In just the past few years the Federal Trade Commission fined a car-shipping service for paying for positive online reviews; travel website Trip Advisor was fined by the Italian government for misrepresenting the authenticity of its online reviews and failing to police false reviews; New York's attorney general fined 19 "reputation management" companies for paying people to write fake reviews on Yelp and other ratings sites; researchers discovered that as many as 16% of Yelp restaurant reviews are fake; and Amazon filed several lawsuits against fake reviewers (Giorgianni, 2015; Thomas, 2016). In other words, there is a lot of questionable information online, and although the Internet and social media have empowered customers and clients, that empowerment is only as good as the information on which it is based.
So how can media-literate consumers know when a review is authentic or not? There are a number of strategies:
Find more than one source. There are quite a few review sites, including user forums, product evaluation sites, paid membership sites like Angie's List, and Amazon's product reviews. If you find only positive reviews, look again somewhere else, and the more reviews the better.
Look for copycat reviews. Too much common phrasing and too many nearly identical adjectives and adverbs suggest complaint or praise mills.
Look for links. A reviewer has no need to link you to a product or service. A faker or a plant does.

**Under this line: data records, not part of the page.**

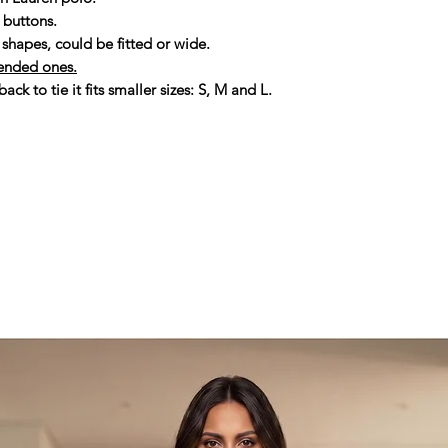
people. So thank you
r buttons.
second life and man
shapes, could be fitted or wide.
with love and care.
ended ones.
Thank you for choo
ack to tie it fits smaller sizes: S, M and L.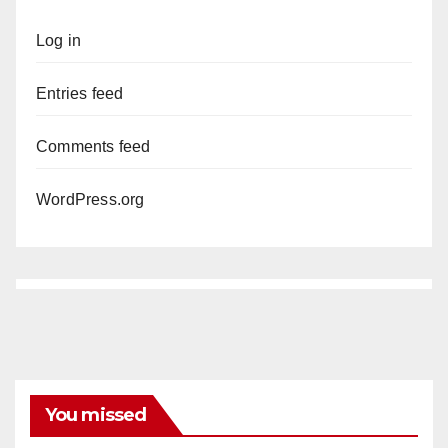
Log in
Entries feed
Comments feed
WordPress.org
You missed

Look for balanced comments. Too positive, too good to be true. Too negative, too bad to be true. Reviews that discuss both pros and cons tend to be authentic.
Look for experts. A review that demonstrates technical knowledge probably comes from someone with some expertise as opposed to a plant.
Look for verifiable information. Look for facts and details that can be verified.
Page 278Read professional reviews. The Internet abounds with interest-specific sites for everything from consumer electronics to kitchen appliances to photography. And there is always Consumer Reports if you're willing to pay for a subscription.
Ask questions. Many review sites, for example, permit conversations between reviewers and their readers. There are also user forums set up explicitly to foster question asking.
Seek consensus. Find agreement from professional and nonprofessional reviews alike.